• Am. J. Cardiol. · Dec 2001

    Multicenter Study

    Development and validation of a clinical prediction rule for major adverse outcomes in coronary bypass grafting.

    • E B Fortescue, K Kahn, and D W Bates.
    • Division of General Medicine, Department of Medicine, Brigham and Women's Hospital and Harvard Medical School, Boston, Massachusetts 02115, USA.
    • Am. J. Cardiol. 2001 Dec 1;88(11):1251-8.

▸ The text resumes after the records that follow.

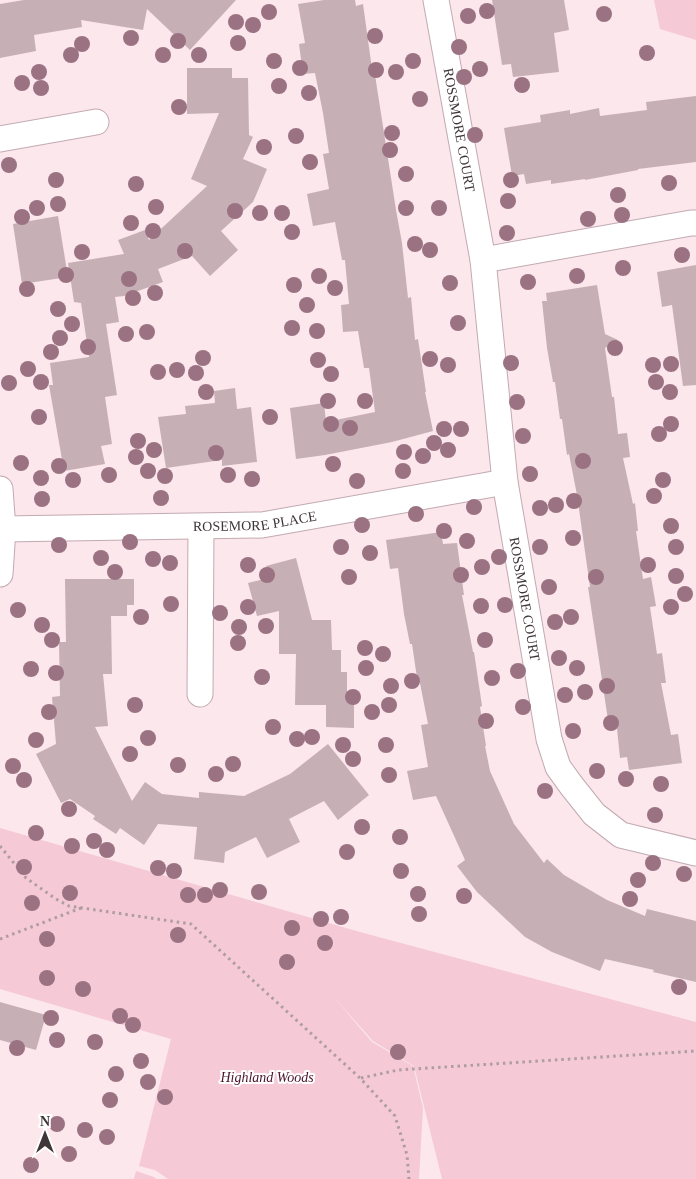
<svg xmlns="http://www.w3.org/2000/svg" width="696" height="1179" font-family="Georgia,serif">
<rect width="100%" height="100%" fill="#fce7ed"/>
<g fill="#f5c9d6">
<polygon points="654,0 696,0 696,40 660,29"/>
<polygon points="0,828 360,932 696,1022 696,1179 442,1179 414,1066 373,1041 331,994 372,1042 413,1066 423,1108 419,1179 168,1179 155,1170 139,1166 171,1039 0,989"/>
<polygon points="136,1171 154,1177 156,1179 134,1179"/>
</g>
<g fill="#c7afb6">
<polygon points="24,0 236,0 190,50 147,9 143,30 81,20 82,27 34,35 36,51 0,58 0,4"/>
<polygon points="324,0 355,0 356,6 363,4 373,76 375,75 396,210 402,243 408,298 411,297 415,340 418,339 426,392 425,392 433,431 392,442 325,455 296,459 290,408 324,403 326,422 375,412 369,368 364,368 358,331 343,332 341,305 349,304 345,260 342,260 335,222 313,226 307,194 329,189 323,154 329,153 323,113 315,73 303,74 299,44 305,43 298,4"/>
<polygon points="492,0 564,0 569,30 554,33 559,72 513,77 511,64 502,65"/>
<polygon points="187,68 232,68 232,78 248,78 249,135 253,137 243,159 267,169 253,202 221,231 238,250 210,276 192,256 158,269 163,282 124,296 115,297 119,322 106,324 117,395 105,397 112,444 101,446 105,464 64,471 49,385 53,385 50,363 89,357 81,303 74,302 68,263 124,254 118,240 145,230 149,240 207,186 191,179 219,113 187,114"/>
<polygon points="696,96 696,162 638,169 638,170 585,180 585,179 551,184 551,180 526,184 524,174 512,176 504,128 541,122 540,115 570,110 570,114 599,108 600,116 647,110 646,102"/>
<polygon points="58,216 68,277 22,284 13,224"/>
<polygon points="696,265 696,385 683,386 672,305 662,307 657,272"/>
<polygon points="597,285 605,334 618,340 605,348 612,397 614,397 618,434 627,433 630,457 623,458 633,504 635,503 638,531 636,531 643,579 651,577 656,606 650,607 657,654 662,653 666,683 661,683 671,735 678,734 682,763 629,770 627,757 620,758 616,718 608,720 588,587 590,587 577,495 569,454 567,455 562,419 560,419 555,382 553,382 547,348 542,301 547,301 546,293"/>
<polygon points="235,388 237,409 251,407 257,462 222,466 222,460 166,468 158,417 186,414 185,406 215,403 214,391"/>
<polygon points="441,532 443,544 457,543 464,595 462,595 473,652 474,652 482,706 480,707 486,746 485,746 490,771 514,824 544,863 547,859 564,875 607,900 645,916 647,909 696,921 696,982 653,972 654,970 605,959 600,971 552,952 525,937 477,892 457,866 465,860 436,796 413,800 407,771 428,767 421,725 428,724 419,678 417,678 412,644 410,644 404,614 398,568 390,569 386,540"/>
<polygon points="296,558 312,620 331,620 332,650 341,650 341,672 347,672 347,702 354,702 354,728 326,727 326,705 295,705 296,654 279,654 279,611 257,616 248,583 269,578 266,566"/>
<polygon points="65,579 134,579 134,605 127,605 127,616 111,616 112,674 103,674 108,726 95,727 132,801 145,782 162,794 199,798 199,792 244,796 290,774 328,744 369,795 338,820 324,801 289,819 300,842 267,858 256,837 225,852 224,863 194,859 197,827 158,824 144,845 120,828 116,834 93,819 95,816 70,799 61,803 36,754 56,744 52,697 60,696 59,642 66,642"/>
<polygon points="0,1002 46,1015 36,1050 0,1040"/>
</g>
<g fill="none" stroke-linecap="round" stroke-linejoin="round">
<defs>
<g id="minor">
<path id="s1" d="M436,0l47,260 22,222 44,257 9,28 13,18 23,29 27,21 75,18"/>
<polyline points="0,139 96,122"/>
<polyline points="483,260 691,223 696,223"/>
<polyline points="0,489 3,529 0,574"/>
<path id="s2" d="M3,529l259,-4 243,-43"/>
<polyline points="200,694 201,527"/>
</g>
</defs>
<use href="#minor" stroke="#c2aab1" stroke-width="27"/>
<g stroke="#ae9da2" stroke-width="3" stroke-dasharray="2.5 4" stroke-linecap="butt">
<polyline points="0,846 26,878 56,899 69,906 191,924 361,1079 395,1116 407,1155 409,1179"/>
<polyline points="0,939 81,908"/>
<polyline points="361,1078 398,1070 696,1051"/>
</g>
<use href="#minor" stroke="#fff" stroke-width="25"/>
</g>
<g fill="#9a7282">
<circle cx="487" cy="11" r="8"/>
<circle cx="269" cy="12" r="8"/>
<circle cx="604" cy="14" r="8"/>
<circle cx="468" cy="16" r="8"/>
<circle cx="236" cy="22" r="8"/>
<circle cx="253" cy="25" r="8"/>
<circle cx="375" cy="36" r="8"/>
<circle cx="131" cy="38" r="8"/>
<circle cx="178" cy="41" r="8"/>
<circle cx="238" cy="43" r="8"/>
<circle cx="82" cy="44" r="8"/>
<circle cx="459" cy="47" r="8"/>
<circle cx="647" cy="53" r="8"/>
<circle cx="71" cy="55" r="8"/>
<circle cx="163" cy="55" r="8"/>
<circle cx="199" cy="55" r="8"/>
<circle cx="274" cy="61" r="8"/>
<circle cx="413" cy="61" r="8"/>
<circle cx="300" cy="68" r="8"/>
<circle cx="480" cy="69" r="8"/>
<circle cx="376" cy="70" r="8"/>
<circle cx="39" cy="72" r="8"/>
<circle cx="396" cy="72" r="8"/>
<circle cx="464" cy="77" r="8"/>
<circle cx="22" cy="83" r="8"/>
<circle cx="522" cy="85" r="8"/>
<circle cx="279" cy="86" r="8"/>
<circle cx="41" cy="88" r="8"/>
<circle cx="309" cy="93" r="8"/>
<circle cx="420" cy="99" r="8"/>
<circle cx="179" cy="107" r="8"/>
<circle cx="392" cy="133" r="8"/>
<circle cx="475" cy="135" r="8"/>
<circle cx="296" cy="136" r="8"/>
<circle cx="264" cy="147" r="8"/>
<circle cx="390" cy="150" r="8"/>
<circle cx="310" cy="162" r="8"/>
<circle cx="9" cy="165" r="8"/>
<circle cx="406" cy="174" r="8"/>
<circle cx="56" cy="180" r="8"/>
<circle cx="511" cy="180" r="8"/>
<circle cx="669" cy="183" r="8"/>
<circle cx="136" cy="184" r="8"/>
<circle cx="618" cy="195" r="8"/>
<circle cx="508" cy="201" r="8"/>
<circle cx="58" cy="204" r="8"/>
<circle cx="156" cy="207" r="8"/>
<circle cx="37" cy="208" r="8"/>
<circle cx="406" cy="208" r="8"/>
<circle cx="439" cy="208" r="8"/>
<circle cx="235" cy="211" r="8"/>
<circle cx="260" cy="213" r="8"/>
<circle cx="282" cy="213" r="8"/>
<circle cx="622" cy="215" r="8"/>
<circle cx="22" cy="217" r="8"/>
<circle cx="588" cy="219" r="8"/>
<circle cx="131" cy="223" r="8"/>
<circle cx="153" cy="231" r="8"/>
<circle cx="292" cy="232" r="8"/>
<circle cx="507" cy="233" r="8"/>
<circle cx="415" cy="244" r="8"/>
<circle cx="430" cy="250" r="8"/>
<circle cx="185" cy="251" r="8"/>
<circle cx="82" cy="252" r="8"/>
<circle cx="682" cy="255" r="8"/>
<circle cx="623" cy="268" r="8"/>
<circle cx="66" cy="275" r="8"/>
<circle cx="319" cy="276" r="8"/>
<circle cx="577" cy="276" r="8"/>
<circle cx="129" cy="279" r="8"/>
<circle cx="528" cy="282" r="8"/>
<circle cx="450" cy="283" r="8"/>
<circle cx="294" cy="285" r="8"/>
<circle cx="335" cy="288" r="8"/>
<circle cx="27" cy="289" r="8"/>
<circle cx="155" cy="293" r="8"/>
<circle cx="133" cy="298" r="8"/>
<circle cx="307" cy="305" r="8"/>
<circle cx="58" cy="309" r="8"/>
<circle cx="458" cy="323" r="8"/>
<circle cx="72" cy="324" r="8"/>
<circle cx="292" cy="328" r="8"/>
<circle cx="317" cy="331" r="8"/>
<circle cx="147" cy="332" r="8"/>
<circle cx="126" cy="334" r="8"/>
<circle cx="60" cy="338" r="8"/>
<circle cx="88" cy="347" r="8"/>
<circle cx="615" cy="348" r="8"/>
<circle cx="51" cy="352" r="8"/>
<circle cx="203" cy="358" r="8"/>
<circle cx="430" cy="359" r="8"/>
<circle cx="318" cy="360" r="8"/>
<circle cx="511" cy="363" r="8"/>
<circle cx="671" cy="364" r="8"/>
<circle cx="448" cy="365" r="8"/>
<circle cx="653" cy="365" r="8"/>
<circle cx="28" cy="369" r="8"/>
<circle cx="177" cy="370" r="8"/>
<circle cx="158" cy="372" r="8"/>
<circle cx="196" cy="373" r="8"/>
<circle cx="331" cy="374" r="8"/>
<circle cx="41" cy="382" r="8"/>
<circle cx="656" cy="382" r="8"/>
<circle cx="9" cy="383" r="8"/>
<circle cx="206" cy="392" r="8"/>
<circle cx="670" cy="392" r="8"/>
<circle cx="328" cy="401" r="8"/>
<circle cx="365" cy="401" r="8"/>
<circle cx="517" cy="402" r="8"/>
<circle cx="39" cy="417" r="8"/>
<circle cx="270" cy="417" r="8"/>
<circle cx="331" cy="424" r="8"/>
<circle cx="671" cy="424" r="8"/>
<circle cx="350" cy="428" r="8"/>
<circle cx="444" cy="429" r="8"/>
<circle cx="461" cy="429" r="8"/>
<circle cx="659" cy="434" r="8"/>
<circle cx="523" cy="436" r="8"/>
<circle cx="138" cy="441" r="8"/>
<circle cx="434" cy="443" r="8"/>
<circle cx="154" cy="450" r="8"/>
<circle cx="448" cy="450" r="8"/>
<circle cx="404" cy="452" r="8"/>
<circle cx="216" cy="453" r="8"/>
<circle cx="423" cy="456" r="8"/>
<circle cx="136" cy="457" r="8"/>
<circle cx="583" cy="461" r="8"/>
<circle cx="21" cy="463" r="8"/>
<circle cx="333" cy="464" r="8"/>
<circle cx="59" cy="466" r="8"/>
<circle cx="148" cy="471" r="8"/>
<circle cx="403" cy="471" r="8"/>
<circle cx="530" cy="474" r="8"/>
<circle cx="109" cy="475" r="8"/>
<circle cx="228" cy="475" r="8"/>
<circle cx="165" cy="476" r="8"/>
<circle cx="41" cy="478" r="8"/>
<circle cx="252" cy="479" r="8"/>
<circle cx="73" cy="480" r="8"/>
<circle cx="663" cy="480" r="8"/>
<circle cx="357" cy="481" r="8"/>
<circle cx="654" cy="496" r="8"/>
<circle cx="161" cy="498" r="8"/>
<circle cx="42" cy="499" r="8"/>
<circle cx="574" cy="501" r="8"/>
<circle cx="556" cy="505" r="8"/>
<circle cx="474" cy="507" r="8"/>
<circle cx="540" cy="508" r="8"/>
<circle cx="416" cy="514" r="8"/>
<circle cx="362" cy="525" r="8"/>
<circle cx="671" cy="526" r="8"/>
<circle cx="444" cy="531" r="8"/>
<circle cx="573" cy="538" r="8"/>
<circle cx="467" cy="541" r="8"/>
<circle cx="130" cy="542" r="8"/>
<circle cx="59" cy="545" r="8"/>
<circle cx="341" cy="547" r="8"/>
<circle cx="540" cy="547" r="8"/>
<circle cx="676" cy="547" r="8"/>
<circle cx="370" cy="553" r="8"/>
<circle cx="499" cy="557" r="8"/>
<circle cx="101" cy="558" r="8"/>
<circle cx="153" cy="559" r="8"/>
<circle cx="170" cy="563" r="8"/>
<circle cx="248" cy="565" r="8"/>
<circle cx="648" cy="565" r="8"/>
<circle cx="482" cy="567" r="8"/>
<circle cx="115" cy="572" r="8"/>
<circle cx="267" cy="575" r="8"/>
<circle cx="461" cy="575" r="8"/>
<circle cx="676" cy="576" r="8"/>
<circle cx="349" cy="577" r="8"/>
<circle cx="596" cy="577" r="8"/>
<circle cx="549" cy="587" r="8"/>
<circle cx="685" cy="594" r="8"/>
<circle cx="171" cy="604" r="8"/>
<circle cx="505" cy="605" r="8"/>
<circle cx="481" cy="606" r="8"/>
<circle cx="248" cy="607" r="8"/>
<circle cx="671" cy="607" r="8"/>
<circle cx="18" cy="610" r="8"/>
<circle cx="220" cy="613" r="8"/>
<circle cx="141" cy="617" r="8"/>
<circle cx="571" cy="617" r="8"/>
<circle cx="555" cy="622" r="8"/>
<circle cx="42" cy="625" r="8"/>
<circle cx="266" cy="626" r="8"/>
<circle cx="239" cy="627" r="8"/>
<circle cx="52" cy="640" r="8"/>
<circle cx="485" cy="640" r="8"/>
<circle cx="238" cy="643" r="8"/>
<circle cx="365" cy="648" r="8"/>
<circle cx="383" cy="654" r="8"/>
<circle cx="559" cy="658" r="8"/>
<circle cx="366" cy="668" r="8"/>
<circle cx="577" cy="668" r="8"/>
<circle cx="31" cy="669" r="8"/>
<circle cx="518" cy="671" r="8"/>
<circle cx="56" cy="673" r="8"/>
<circle cx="262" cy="677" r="8"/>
<circle cx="492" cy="678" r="8"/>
<circle cx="412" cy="681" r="8"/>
<circle cx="391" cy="686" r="8"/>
<circle cx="607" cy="686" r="8"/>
<circle cx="585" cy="692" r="8"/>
<circle cx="565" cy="695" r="8"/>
<circle cx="353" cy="697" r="8"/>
<circle cx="135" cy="705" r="8"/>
<circle cx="389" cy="705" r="8"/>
<circle cx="523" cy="707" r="8"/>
<circle cx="49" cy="712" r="8"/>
<circle cx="372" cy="712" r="8"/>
<circle cx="486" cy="721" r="8"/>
<circle cx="611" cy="723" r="8"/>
<circle cx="273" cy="727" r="8"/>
<circle cx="573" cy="731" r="8"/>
<circle cx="312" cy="737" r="8"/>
<circle cx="148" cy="738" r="8"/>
<circle cx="297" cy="739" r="8"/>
<circle cx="36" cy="740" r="8"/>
<circle cx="343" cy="745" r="8"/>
<circle cx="386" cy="745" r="8"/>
<circle cx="130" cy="754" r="8"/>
<circle cx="353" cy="759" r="8"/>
<circle cx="233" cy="764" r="8"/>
<circle cx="178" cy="765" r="8"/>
<circle cx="13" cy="766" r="8"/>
<circle cx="597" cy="771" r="8"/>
<circle cx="216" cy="774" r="8"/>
<circle cx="389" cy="775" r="8"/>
<circle cx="626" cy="779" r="8"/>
<circle cx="24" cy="780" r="8"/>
<circle cx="661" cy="784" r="8"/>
<circle cx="545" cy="791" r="8"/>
<circle cx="69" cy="809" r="8"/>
<circle cx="655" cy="815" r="8"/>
<circle cx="362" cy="827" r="8"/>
<circle cx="36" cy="833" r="8"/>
<circle cx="400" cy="837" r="8"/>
<circle cx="94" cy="841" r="8"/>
<circle cx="72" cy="846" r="8"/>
<circle cx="107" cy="850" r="8"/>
<circle cx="347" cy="852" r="8"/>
<circle cx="653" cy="863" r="8"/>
<circle cx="24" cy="867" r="8"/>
<circle cx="158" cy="868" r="8"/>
<circle cx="174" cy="871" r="8"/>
<circle cx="401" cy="871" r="8"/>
<circle cx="684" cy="874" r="8"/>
<circle cx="638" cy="880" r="8"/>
<circle cx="220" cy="890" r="8"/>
<circle cx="259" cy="892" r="8"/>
<circle cx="70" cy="893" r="8"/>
<circle cx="418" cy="894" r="8"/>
<circle cx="188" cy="895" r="8"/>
<circle cx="205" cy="895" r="8"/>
<circle cx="464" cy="896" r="8"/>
<circle cx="630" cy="899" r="8"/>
<circle cx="32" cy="903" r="8"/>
<circle cx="419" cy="914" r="8"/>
<circle cx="341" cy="917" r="8"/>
<circle cx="321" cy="919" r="8"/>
<circle cx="292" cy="928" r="8"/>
<circle cx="178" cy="935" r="8"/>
<circle cx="47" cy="939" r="8"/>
<circle cx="325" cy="943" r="8"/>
<circle cx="287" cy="962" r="8"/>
<circle cx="47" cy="978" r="8"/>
<circle cx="679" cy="987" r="8"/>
<circle cx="83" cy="989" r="8"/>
<circle cx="120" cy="1016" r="8"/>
<circle cx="51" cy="1018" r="8"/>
<circle cx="133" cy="1025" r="8"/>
<circle cx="57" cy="1040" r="8"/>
<circle cx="95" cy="1042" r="8"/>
<circle cx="17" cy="1048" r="8"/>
<circle cx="398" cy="1052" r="8"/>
<circle cx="141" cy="1061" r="8"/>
<circle cx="116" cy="1074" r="8"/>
<circle cx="148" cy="1082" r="8"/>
<circle cx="165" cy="1097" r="8"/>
<circle cx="110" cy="1100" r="8"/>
<circle cx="57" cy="1124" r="8"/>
<circle cx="85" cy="1130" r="8"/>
<circle cx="107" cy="1137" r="8"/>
<circle cx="69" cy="1154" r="8"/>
<circle cx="31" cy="1165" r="8"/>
</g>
<g text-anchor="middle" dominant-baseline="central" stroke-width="4" stroke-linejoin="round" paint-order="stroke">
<g font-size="14" fill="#3f3538" stroke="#fff">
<text stroke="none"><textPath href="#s1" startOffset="132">ROSSMORE COURT</textPath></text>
<text stroke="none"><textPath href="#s2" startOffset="252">ROSEMORE PLACE</textPath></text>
<text stroke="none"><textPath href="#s1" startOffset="606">ROSSMORE COURT</textPath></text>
</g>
<g font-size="14" font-style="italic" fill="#4a132a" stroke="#fff">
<text x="267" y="1077">Highland Woods</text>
</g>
</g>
<g transform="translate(45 1134)" stroke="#ffffff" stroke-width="4" paint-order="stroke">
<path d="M0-4L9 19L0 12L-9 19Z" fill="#3f3538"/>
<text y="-8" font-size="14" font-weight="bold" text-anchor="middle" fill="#3f3538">N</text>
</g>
</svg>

    AbstractIn this study, we develop and internally validate a clinical prediction rule for in-hospital major adverse outcomes, defined as death, renal failure, reinfarction, cardiac arrest, cerebrovascular accident, or coma, in patients who underwent coronary artery bypass grafting (CABG). All adult patients (n = 9,498) who underwent a CABG and no other concomitant surgery at 12 academic medical centers from August 1993 to October 1995 were included in the study. We assessed in-hospital major adverse outcomes and their predictors using information on admission, coronary angiography, and postoperative hospital course. Predictor variables were limited to information available before the procedure, and outcome variables were represented only by events that occurred postoperatively. We developed and internally validated a clinical prediction rule for any major adverse outcome after CABG. The rule's ability to discriminate outcomes and its calibration were assessed using receiver-operating characteristic analysis and the Hosmer-Lemeshow goodness-of-fit statistic, respectively. A major adverse outcome occurred in 6.5% of patients in the derivation set and 7.2% in the validation set. Death occurred in 2.5% of patients in the derivation set and 2.2% in the validation set. Sixteen variables were independently correlated with major adverse outcomes, with the risk score value attributed to each risk factor ranging from 2 to 12 points. The rule stratified patients into 6 levels of risk based on the total risk score. The spread in probability between the lowest and highest risk groups of having a major adverse outcome was 1.7% to 32.3% in the derivation set and 2.2% to 22.3% in the validation set. The prediction model performed well in both outcome discrimination and calibration. Thus, this clinical prediction rule allows accurate stratification of potential CABG candidates before surgery according to the risk of experiencing a major adverse outcome postoperatively.